Embora seus resultados não venham agradando investidores há uns bons três anos, a Monsanto tem uma estratégia de futuro. Nos últimos cinco anos, ela começou a olhar para além das sementes, em busca de soluções mais eficientes para as plantações.

Em 2013, por exemplo, comprou a empresa de dados meteorológicos Climate Corp, por 930 milhões de dólares. (Seu fundador, David Friedberg, disse à revista Fortune que o pai lhe perguntou: “você quer mesmo trabalhar na empresa mais diabólica do mundo?”). A ideia é oferecer aos fazendeiros orientação mais precisa de quanto fertilizante utilizar, para um determinado inverno, em um determinado pedaço da terra.

A Monsanto também investiu na startup Blue River, cuja missão é fazer com que seu principal produto, o Roundup, seja menos usado, através de aparelhos que diferenciam as plantas de outras ervas. A solução clássica da Monsanto, sementes resistentes a herbicidas, promoveram o uso indiscriminado dos venenos para matar tudo o que não fosse a planta desejada. Isso facilitou o surgimento de pragas resistentes ao Roundup.

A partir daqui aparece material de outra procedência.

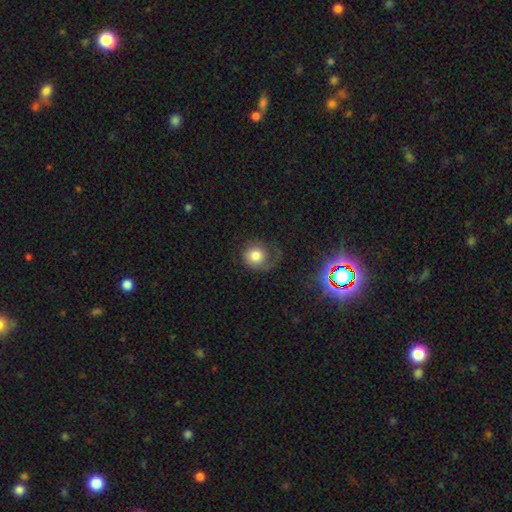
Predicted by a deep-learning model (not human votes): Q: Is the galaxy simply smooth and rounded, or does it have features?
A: smooth — 64%.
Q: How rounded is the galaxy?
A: round — 81%.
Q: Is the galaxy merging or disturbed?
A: none — 44%.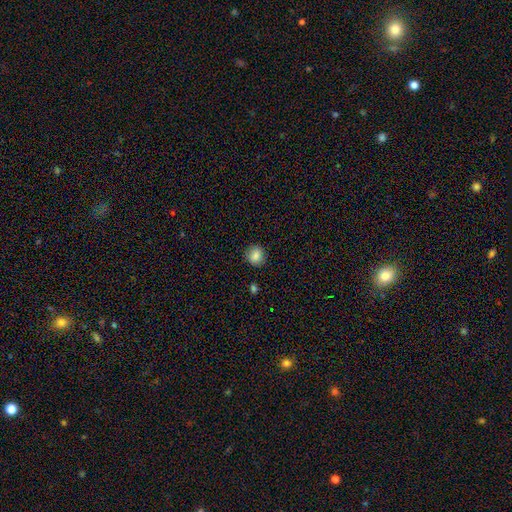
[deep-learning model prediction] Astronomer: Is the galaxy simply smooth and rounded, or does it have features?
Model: smooth — 85%.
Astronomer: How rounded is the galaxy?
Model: round — 85%.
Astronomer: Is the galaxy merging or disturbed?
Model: none — 88%.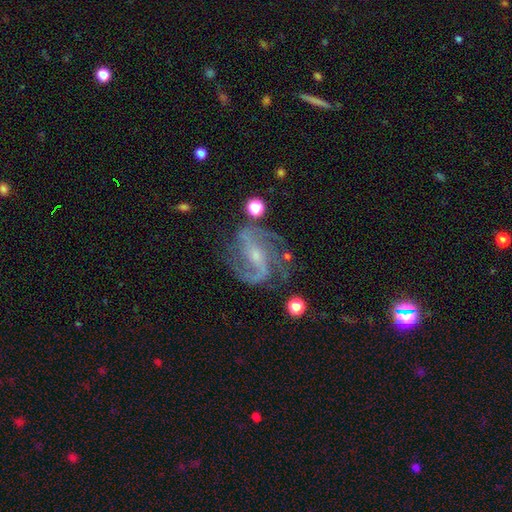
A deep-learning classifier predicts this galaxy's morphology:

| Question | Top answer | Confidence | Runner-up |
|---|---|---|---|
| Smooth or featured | featured or disk | 89% | star or artifact (7%) |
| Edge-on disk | no | 97% | yes (3%) |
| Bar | strong | 41% | weak (39%) |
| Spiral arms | yes | 97% | no (3%) |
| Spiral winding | medium | 54% | loose (26%) |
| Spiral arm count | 2 | 69% | 3 (14%) |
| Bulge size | small | 67% | moderate (27%) |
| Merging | none | 69% | minor disturbance (17%) |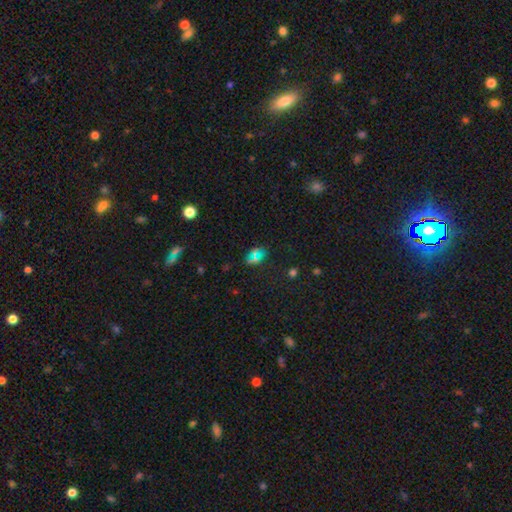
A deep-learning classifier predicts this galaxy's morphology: Smooth or featured: smooth — 49% (star or artifact — 40%)
Merging: none — 75% (minor disturbance — 12%)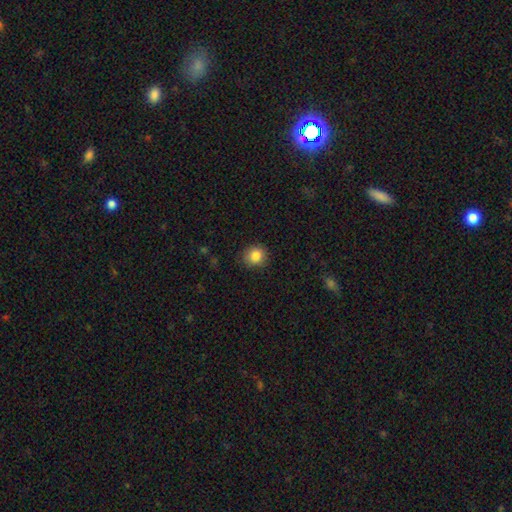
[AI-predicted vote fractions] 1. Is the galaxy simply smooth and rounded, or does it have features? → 85% smooth, 9% star or artifact, 5% featured or disk.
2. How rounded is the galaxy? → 82% round, 17% in between, 1% cigar-shaped.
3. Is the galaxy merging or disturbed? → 86% none, 10% minor disturbance, 2% major disturbance, 1% merger.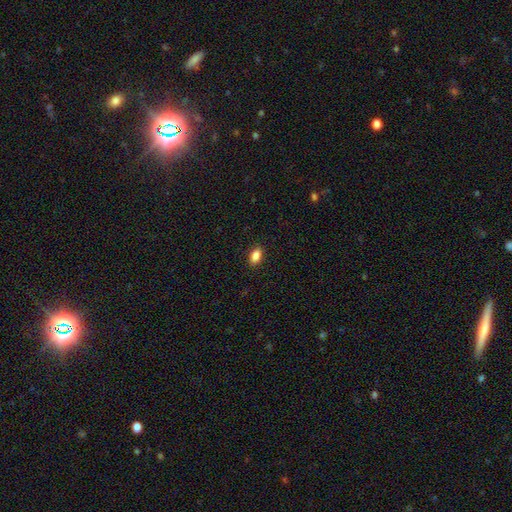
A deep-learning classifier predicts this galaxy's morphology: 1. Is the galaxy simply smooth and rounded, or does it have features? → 87% smooth, 8% star or artifact, 5% featured or disk.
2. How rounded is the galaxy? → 89% in between, 7% round, 4% cigar-shaped.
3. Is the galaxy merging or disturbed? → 89% none, 8% minor disturbance, 2% major disturbance, 1% merger.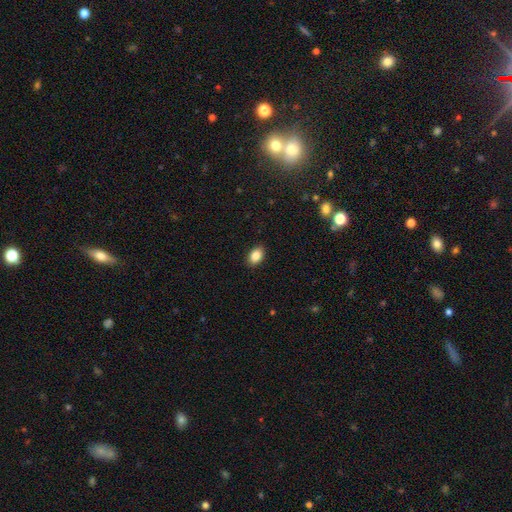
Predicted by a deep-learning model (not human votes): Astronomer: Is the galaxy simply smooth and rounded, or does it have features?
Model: smooth — 85%.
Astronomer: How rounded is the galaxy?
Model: in between — 84%.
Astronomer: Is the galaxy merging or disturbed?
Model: none — 90%.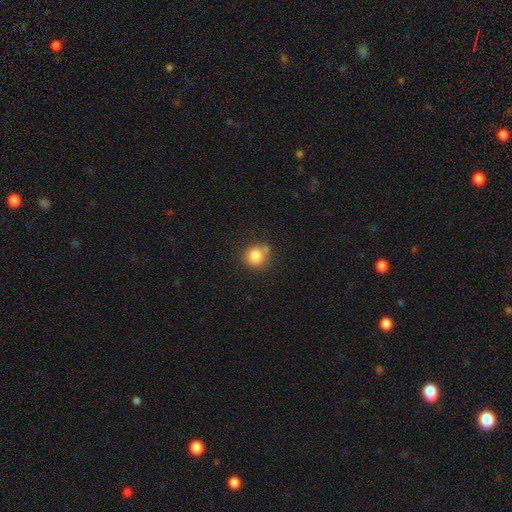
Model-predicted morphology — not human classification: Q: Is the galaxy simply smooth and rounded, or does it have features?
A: smooth — 83%.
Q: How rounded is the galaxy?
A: round — 87%.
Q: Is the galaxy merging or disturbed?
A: none — 67%.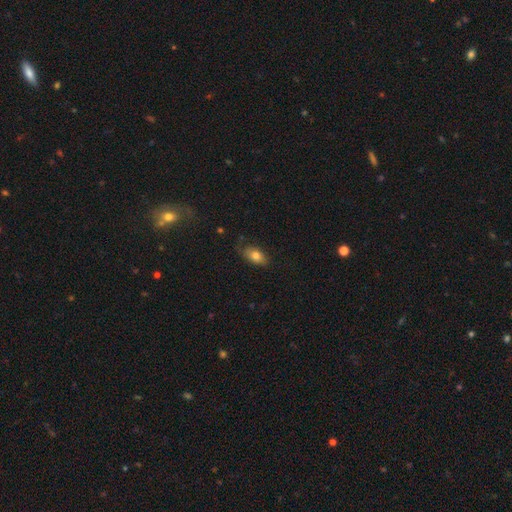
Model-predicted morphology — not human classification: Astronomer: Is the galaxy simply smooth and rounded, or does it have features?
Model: smooth — 78%.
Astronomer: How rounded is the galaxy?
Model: in between — 88%.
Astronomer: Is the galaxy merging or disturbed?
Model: none — 74%.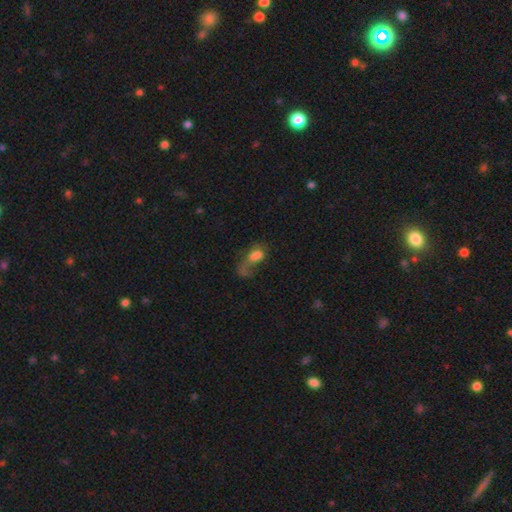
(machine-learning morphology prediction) smooth_or_featured: smooth (p=0.58) [alt: featured or disk p=0.28]
how_rounded: in between (p=0.78) [alt: round p=0.17]
merging: major disturbance (p=0.53) [alt: none p=0.19]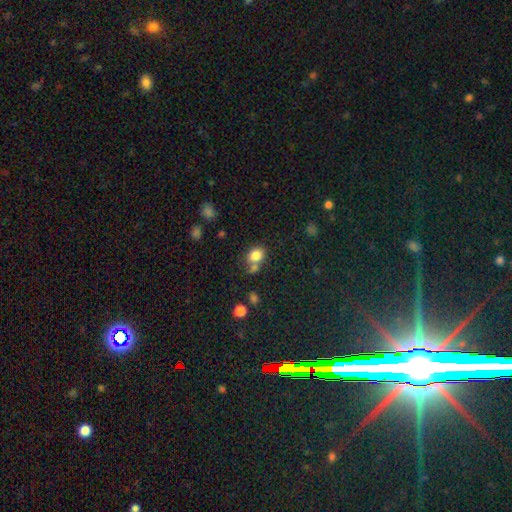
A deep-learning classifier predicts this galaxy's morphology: smooth-or-featured: smooth: 82% | star or artifact: 11% | featured or disk: 7%
  how-rounded: round: 53% | in between: 46% | cigar-shaped: 1%
  merging: none: 54% | merger: 28% | minor disturbance: 13% | major disturbance: 5%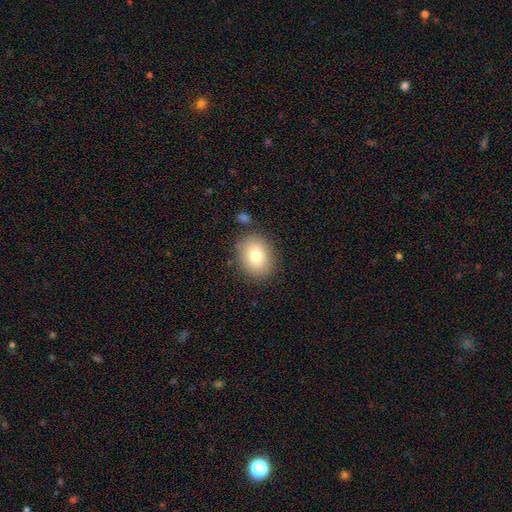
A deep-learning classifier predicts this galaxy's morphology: smooth-or-featured: smooth: 77% | featured or disk: 13% | star or artifact: 10%
  how-rounded: round: 51% | in between: 48% | cigar-shaped: 1%
  merging: none: 82% | minor disturbance: 11% | major disturbance: 3% | merger: 3%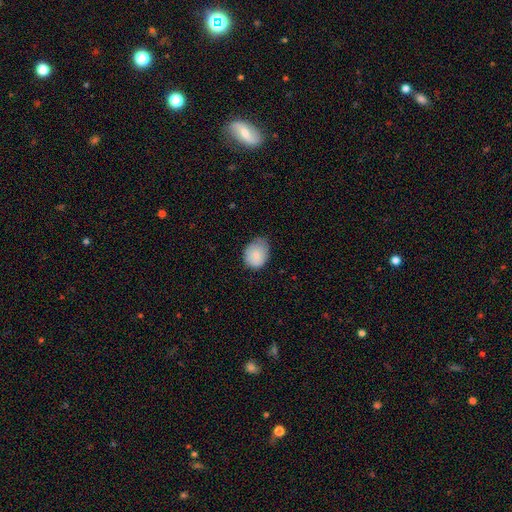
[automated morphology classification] smooth_or_featured: smooth (p=0.85) [alt: featured or disk p=0.08]
how_rounded: round (p=0.51) [alt: in between p=0.48]
merging: none (p=0.51) [alt: minor disturbance p=0.40]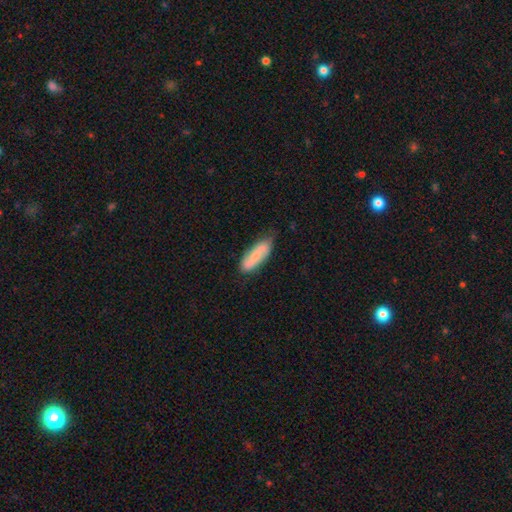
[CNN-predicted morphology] smooth-or-featured: smooth: 60% | featured or disk: 34% | star or artifact: 6%
  how-rounded: in between: 52% | cigar-shaped: 46% | round: 2%
  merging: none: 71% | minor disturbance: 23% | major disturbance: 4% | merger: 2%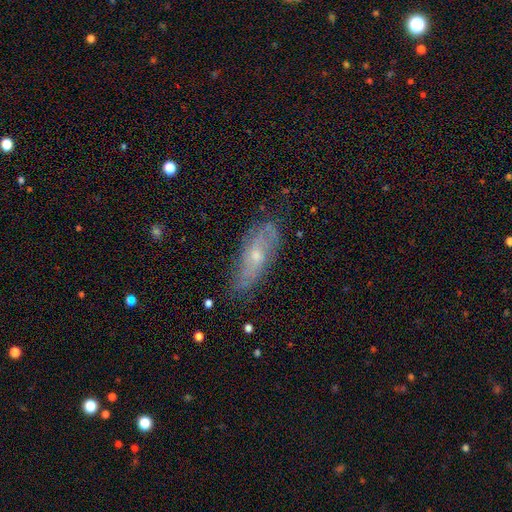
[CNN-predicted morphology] smooth-or-featured: featured or disk: 64% | smooth: 28% | star or artifact: 8%
  disk-edge-on: no: 82% | yes: 18%
    bar: no: 73% | weak: 24% | strong: 4%
    has-spiral-arms: yes: 77% | no: 23%
    bulge-size: small: 51% | moderate: 44% | none: 2% | large: 2% | dominant: 1%
  merging: none: 67% | minor disturbance: 24% | major disturbance: 7% | merger: 2%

Esses movimentos representam, nas palavras de Beth Kowitt, da Fortune, uma aposta em transformar as sementes em serviço. Alguns especialistas chamam isso de agricultura de precisão, ou smart farming (plantio inteligente), a tendência da indústria. A combinação de ativos faz todo o sentido – Bayer e Monsanto têm pouca interseção em seus portfólios. A combinação de visões de futuro é mais incerta.